• **Requirement**
What lines of the material below hold the string "armchair"? Copy them out.

• **Available data**
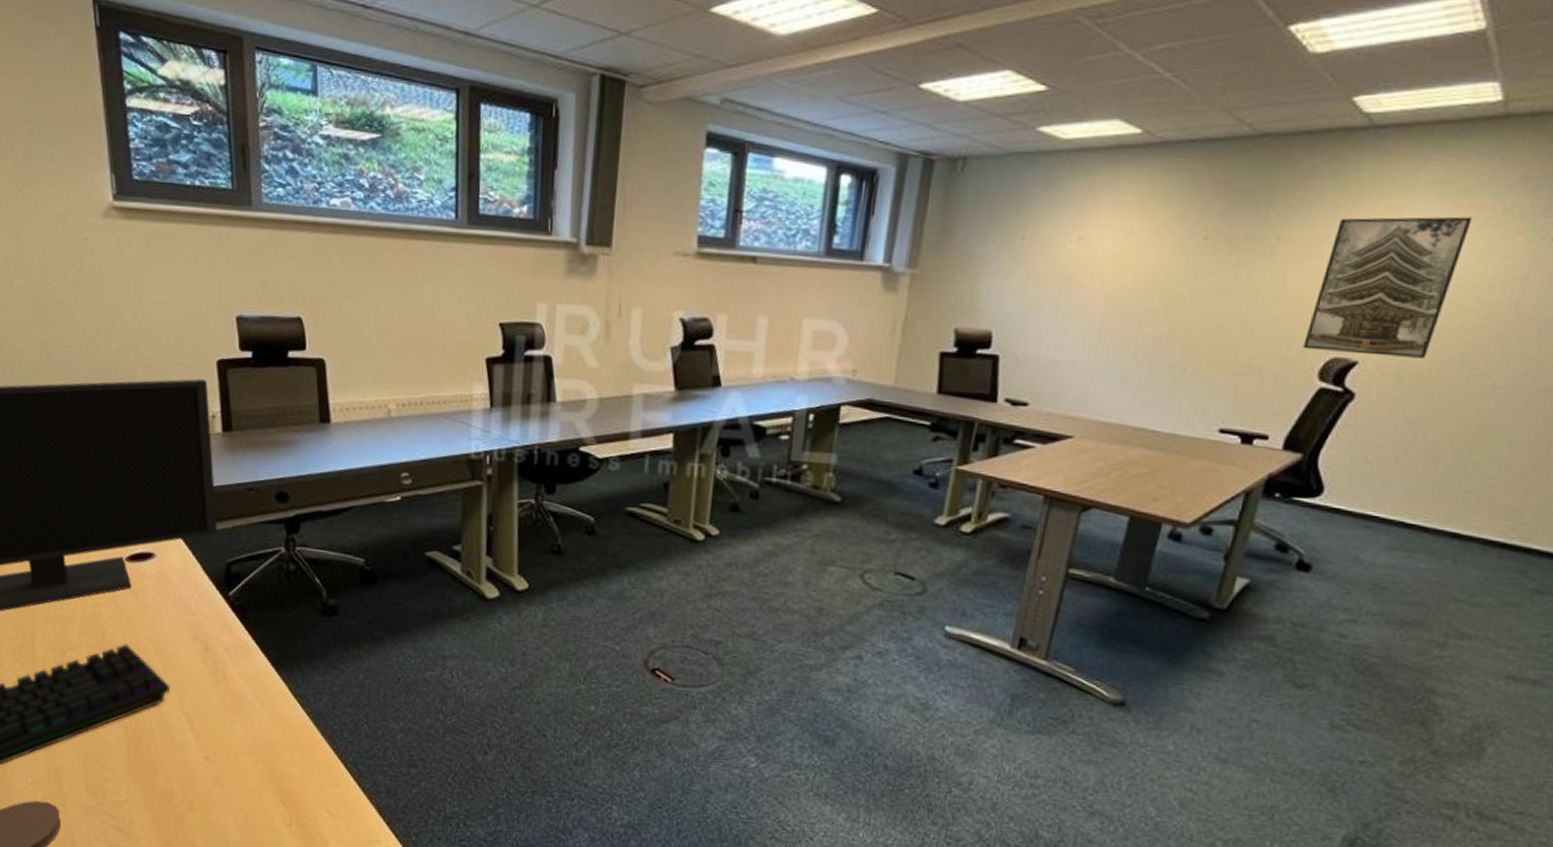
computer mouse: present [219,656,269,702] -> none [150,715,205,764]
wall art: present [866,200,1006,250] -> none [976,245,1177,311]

==

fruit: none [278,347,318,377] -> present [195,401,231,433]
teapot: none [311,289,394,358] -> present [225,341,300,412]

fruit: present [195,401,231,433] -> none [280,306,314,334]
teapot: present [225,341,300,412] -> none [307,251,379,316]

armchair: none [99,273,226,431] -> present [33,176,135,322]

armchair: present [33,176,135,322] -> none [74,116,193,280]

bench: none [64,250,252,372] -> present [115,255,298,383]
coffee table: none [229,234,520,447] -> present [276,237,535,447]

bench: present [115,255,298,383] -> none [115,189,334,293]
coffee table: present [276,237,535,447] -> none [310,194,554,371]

• **Task answer**
armchair: none [99,273,226,431] -> present [33,176,135,322]
armchair: present [33,176,135,322] -> none [74,116,193,280]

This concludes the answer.